Insurance exchanges do not promise the reliability of a government health program, Fitzgerald warns.

“Going into the exchange could require co-pays and premiums, the children would get lumped in with adults, and it’s not clear what requirements the insurance companies would have for their benefit packages,” she said.

There is also the question of permanence. Exchanges like the ones proposed by the House and Senate bills have not always been long-lasting. Texas, Florida, North Carolina and California all attempted—and failed—to create enduring insurance exchanges, primarily because private insurers tampered with the market.

A July report issued by the California HealthCare Foundation tried to pinpoint some of the factors that killed the California insurance exchange, which closed its doors in 2006. According to the report, the California exchange became too expensive when the clients it served became too costly. An exchange requires a certain number of healthy individuals to complement the more sickly participants of the exchange’s customer base; otherwise the cost of participation becomes too high for all participants.

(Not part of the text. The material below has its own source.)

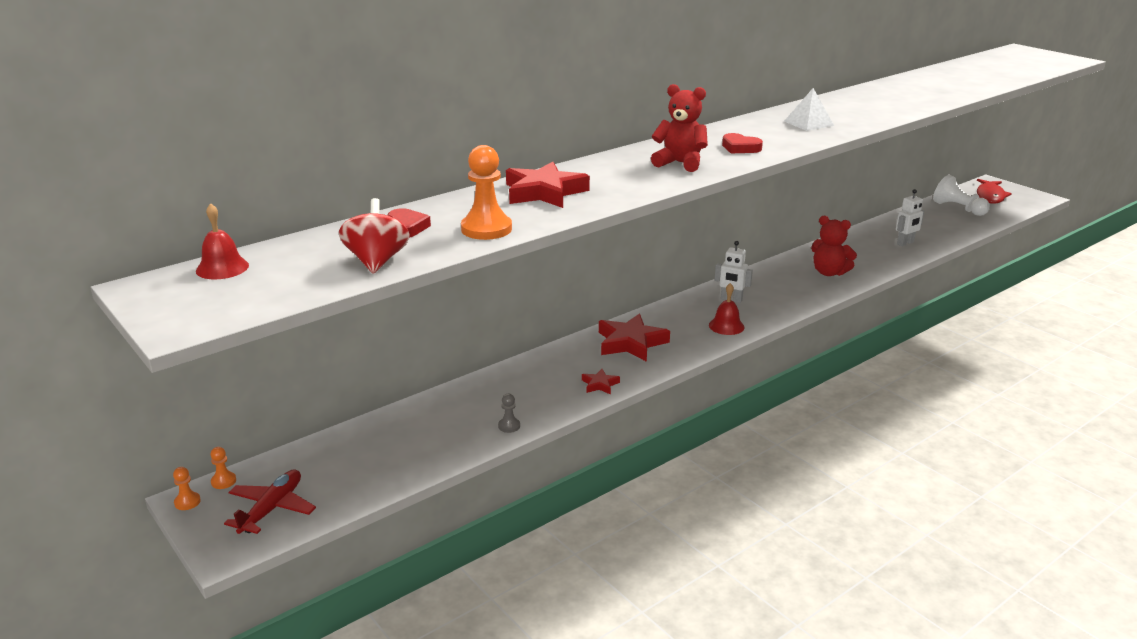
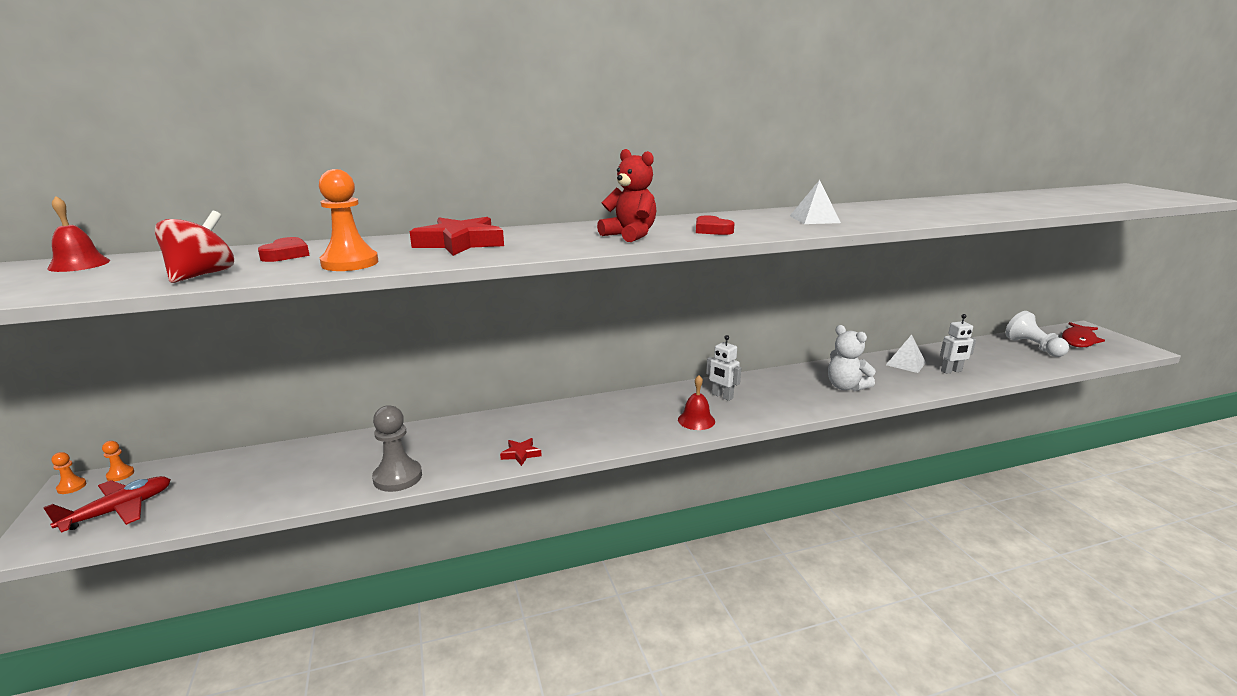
camera: 20 degrees right, 5 degrees down
(509, 426) = (397, 477): grey pawn -> grey pawn, size x2.06
(631, 343) = (588, 419): red star -> none
(829, 272) = (845, 387): red teddy bear -> white teddy bear
(864, 241) = (905, 363): none -> white pyramid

But insurance companies in California lured healthy customers with lower premiums and steered the more sickly individuals into the exchange, creating a disproportionately expensive customer base.

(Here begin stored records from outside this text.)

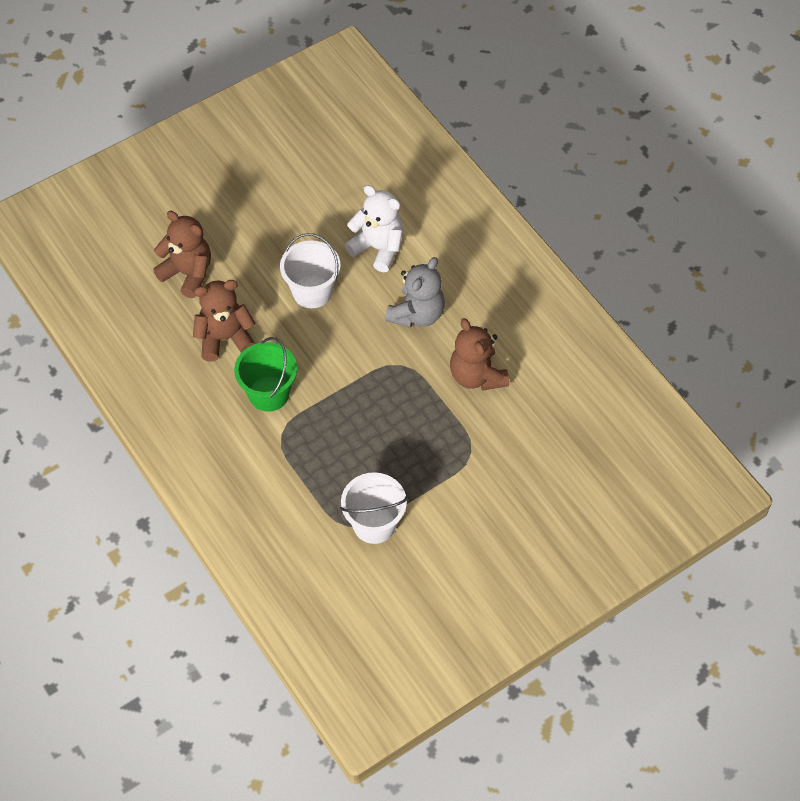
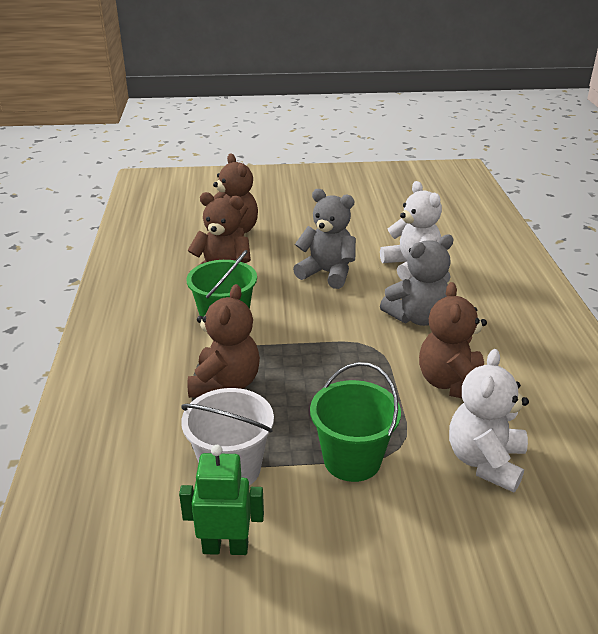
camera: 30 degrees right, 25 degrees down
(312, 291) = (327, 273): white bucket -> grey teddy bear
(317, 456) = (225, 384): none -> brown teddy bear
(410, 578) = (225, 547): none -> green robot
(446, 478) = (352, 460): none -> green bucket
(530, 436) = (485, 461): none -> white teddy bear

“People involved in operations of the California exchange agreed that when there is competition for the same customers within and outside the exchange, the exchange is in ‘extreme peril’ of becoming a victim of adverse selection,” the report states. “If an exchange attracts a disproportionate share of higher risk individuals and groups as the California exchange did at various times, it cannot succeed.”

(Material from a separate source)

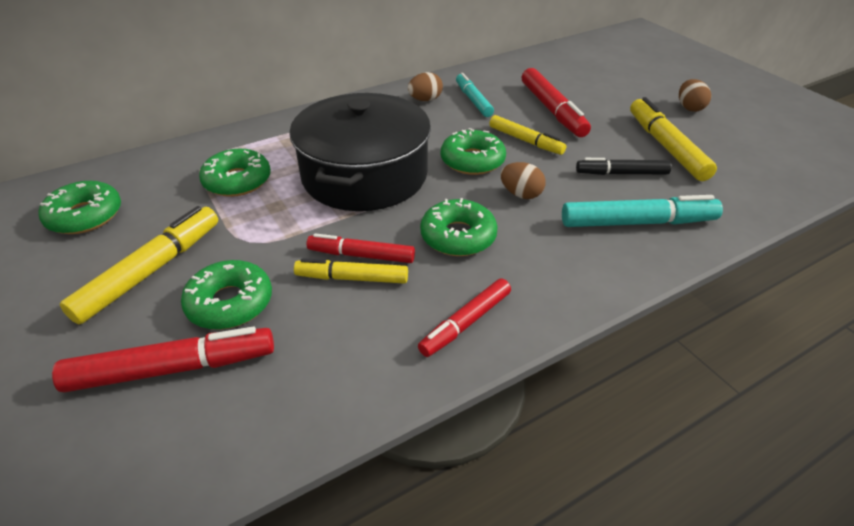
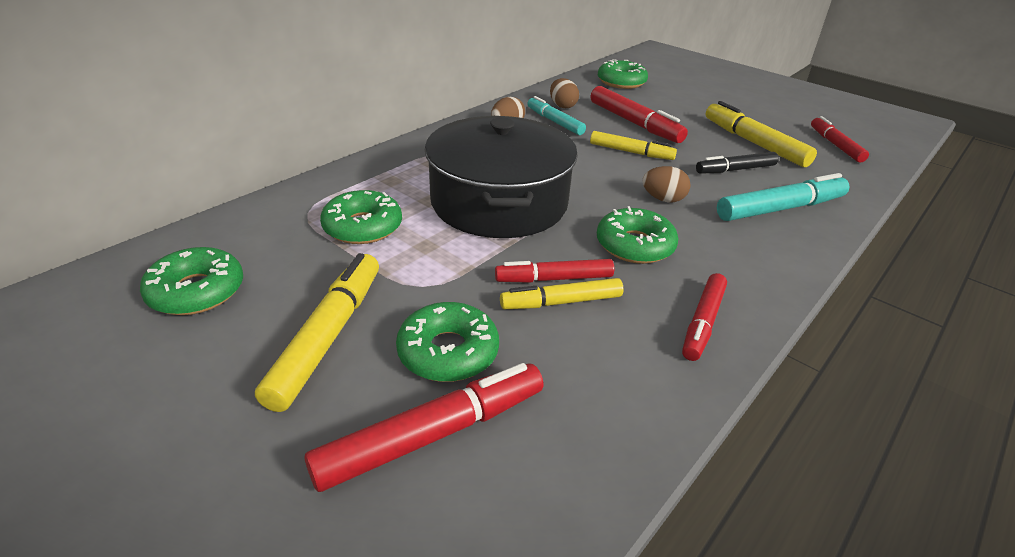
camera: 20 degrees left, 5 degrees down
(472, 160) = (595, 175): green donut -> green donut (621, 82)
(689, 108) = (748, 109): brown egg -> brown egg (562, 106)
(761, 160) = (835, 145): none -> red marker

Fitzgerald said Mississippi’s eagerness to boot CHIP-eligible children from the program to keep down state costs is another factor complicating the new bills.

“Another problem is enrollment. We need enrollment in the exchanges to be simplified, because enrolling in state health programs have a history of being anything but simple in Mississippi,” Fitzgerald said, referencing a Medicaid policy championed by Republican Gov. Haley Barbour, which requires Medicaid recipients to meet Medicaid personnel “face-to-face” to be considered for program renewal.

CDF is working with its national office in trying to insert an amendment in the Senate bill though Democratic Sens. Robert Casey and Jay Rockefeller, which would keep all children up to 300 percent of the federal poverty level in the CHIP program until the new insurance exchange is thoroughly vetted.